Gestern Abend im Fernsehen, die 999. Diskussionsrunde zum Thema verrücktes Fleisch und gesundes Essen. Ein Thema, das unsere Oma sehr interessiert. Schließlich ist sie nicht umsonst inzwischen fast 93 Jahre alt geworden.
Aber sie versteht nichts. Und wenn sie nichts versteht, ist es mit unserer Feierabendruhe vorbei. Die Liebste ergreift die üblichen Maßnahmen: Fernseher lauter, neue Batterie ins Hörgerät. Oma versteht immer noch nichts. Die Liebste ruft mich zu Hilfe. Eine Stunde später haben wir sämtliche Knöpfe am Fernseher einmal rund gedreht, das Hörgerät auseinandergenommen und wieder zusammengesetzt, Oma die Ohren geputzt und den Satz »Ich versteh kein Wort« in zwanzig verschiedenen Varianten von freundlich bis quenglig über uns ergehen lassen.
Erst als der Moderator von der »young generation« spricht, die mehr auf »eating round a clock« steht, untermalt von Omas »Ich verstehe kein Wort«, begreifen wir.
Es geht nicht ums Hören, es geht wirklich ums Verstehen. Zu Omas Sprachschatz gehören zwar Wörter wie Trottoir und Plumeau, aber mit Anglizismen kann sie nichts anfangen. Bis vor wenigen Jahren ist das noch kein Problem gewesen. Vereinzelte in den deutschen Sprachschatz aufgenommene englische Wörter hatte sie nach mehrmaligen Wiederholen nicht nur begriffen sondern auch verwendet. Selbst die merkwürdige Konstruktion Handy, die ja wie böse Zungen behaupten, keineswegs englischen Ursprungs, sondern von Schwaben erfunden worden ist »Hän die kei Schnur?«, geht Oma leicht über die Lippen.
In den letzten zwei Jahren hat nicht nur das Gehör meiner Großmutter nachgelassen, sondern auch unsere Sprache sich enorm verändert. Kaffee gibt es im Softbag und bei RTL den Power Samstag mit der Real Life Show. Kein Wunder, dass unsere Oma nichts mehr versteht.
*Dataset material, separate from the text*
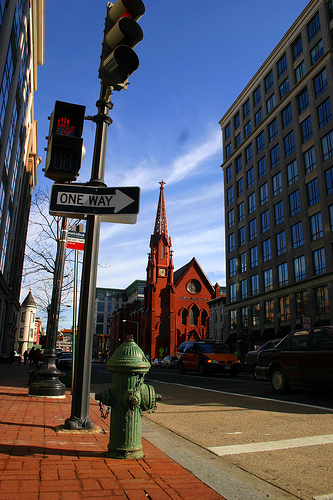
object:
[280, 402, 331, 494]
street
Nur leider versteht sie auch nicht, weshalb sie nichts mehr versteht. Wenn ich ganz ehrlich bin, ich verstehe es auch nicht so richtig und kann ihr also auch nicht erklären, weshalb weder der Ohrenarzt noch ein neues Hörgerät Abhilfe schaffen können. Vor dreißig Jahren begrüßte uns ein Lehrer mit dem Spruch: »Have you sleep very well in your bettgestell?« Damals fand ich ihn nur lächerlich. Heute weiß ich, er war seiner Zeit Jahrzehnte voraus.